# How long can a pork butt sit after smoking?



## smoking bear (Jun 1, 2012)

I'm having a bunch of friends over for a BBQ tomorrow. I plan to smoke a pork butt. We want to start eating at 4pm., and since I have an 11-pound piece of meat, I assume it will take 15-17 hours. Because of that, if I wanted it timed perfectly, I'd have to start it around midnight.

What I was wondering — if I started the smoke much earlier and had it finished by tonight, how would you recommend storing it for 5-6 hours? I'd love to keep it warm that entire time (wrap in foil, then in blankets, then place in a cooler), but I didn't know if that was safe. I could refrigerate it, but I'd sure love to keep it juicy, and that might have an effect.

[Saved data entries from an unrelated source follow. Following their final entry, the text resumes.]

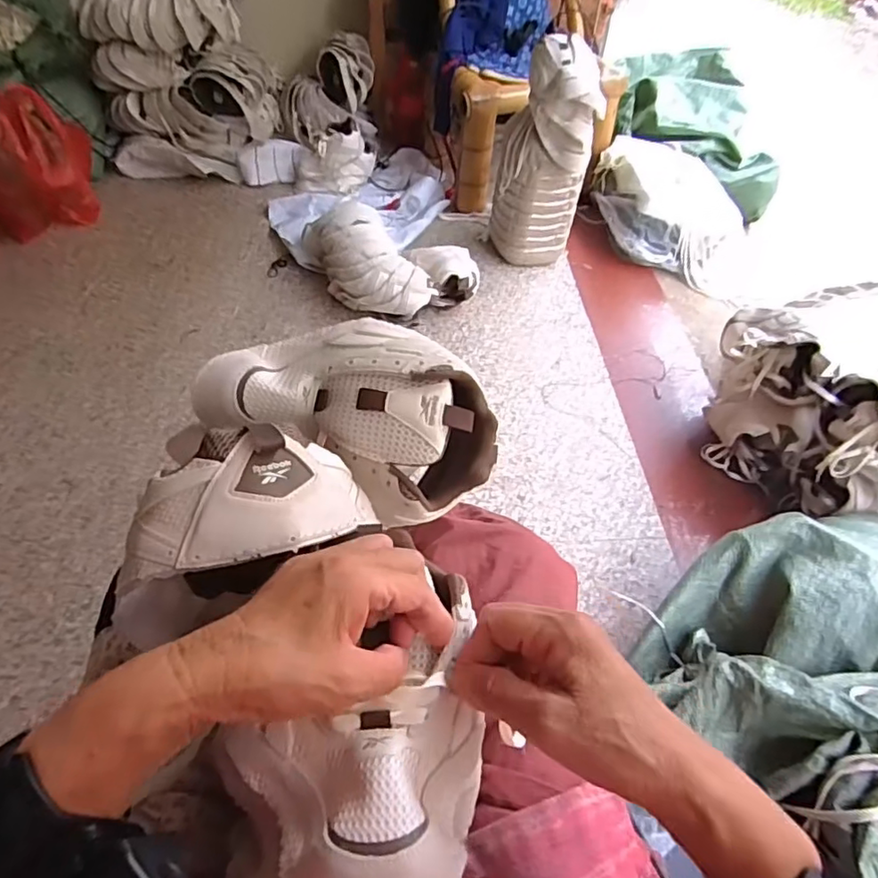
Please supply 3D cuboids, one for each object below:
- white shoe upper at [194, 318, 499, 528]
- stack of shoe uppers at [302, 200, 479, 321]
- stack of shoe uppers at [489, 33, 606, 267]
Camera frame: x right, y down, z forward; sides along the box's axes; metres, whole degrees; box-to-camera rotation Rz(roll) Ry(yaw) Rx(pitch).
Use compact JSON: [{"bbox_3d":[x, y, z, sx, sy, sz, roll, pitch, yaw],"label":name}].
[{"bbox_3d":[-0.058,-0.020,0.427,0.197,0.084,0.122,14,51,8],"label":"white shoe upper"},{"bbox_3d":[-0.118,-0.424,1.342,0.294,0.156,0.360,-23,56,-21],"label":"stack of shoe uppers"},{"bbox_3d":[0.239,-0.639,1.343,0.204,0.447,0.149,9,51,4],"label":"stack of shoe uppers"}]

Any feedback would be appreciated.

Thanks!


----------



## scarbelly (Jun 1, 2012)

I have kept them in a cooler wrapped in towels as long as 8 hours and they were still really hot. The key is to make sure to fill the entire cooler so there is no dead space


----------



## smokinhusker (Jun 1, 2012)

Scarbelly said:


> I have kept them in a cooler wrapped in towels as long as 8 hours and they were still really hot. The key is to make sure to fill the entire cooler so there is no dead space


----------



## rowdyrawhide (Jun 1, 2012)

Scarbelly said:


> I have kept them in a cooler wrapped in towels as long as 8 hours and they were still really hot. The key is to make sure to fill the entire cooler so there is no dead space


This, pay close attention to the "no dead space".  I have left three butts, foiled and wrapped in towels, in a cooler for over six hours and they were still to hot to pull with nitrile gloves on.  Just pack the towels in tight.


----------



## smoking bear (Jun 1, 2012)

Thanks so much, guys. This is exactly why I come to this site for help!

I'll post some Qview when it's all said and done.


----------



## iron city (Jun 1, 2012)

I left one in a cooler with a lot of deadspace for 3 hours while foiled and wrapped in a towel and it was still very warm when I pulled it out. I only planned on an hour but was not home and got caught out.


----------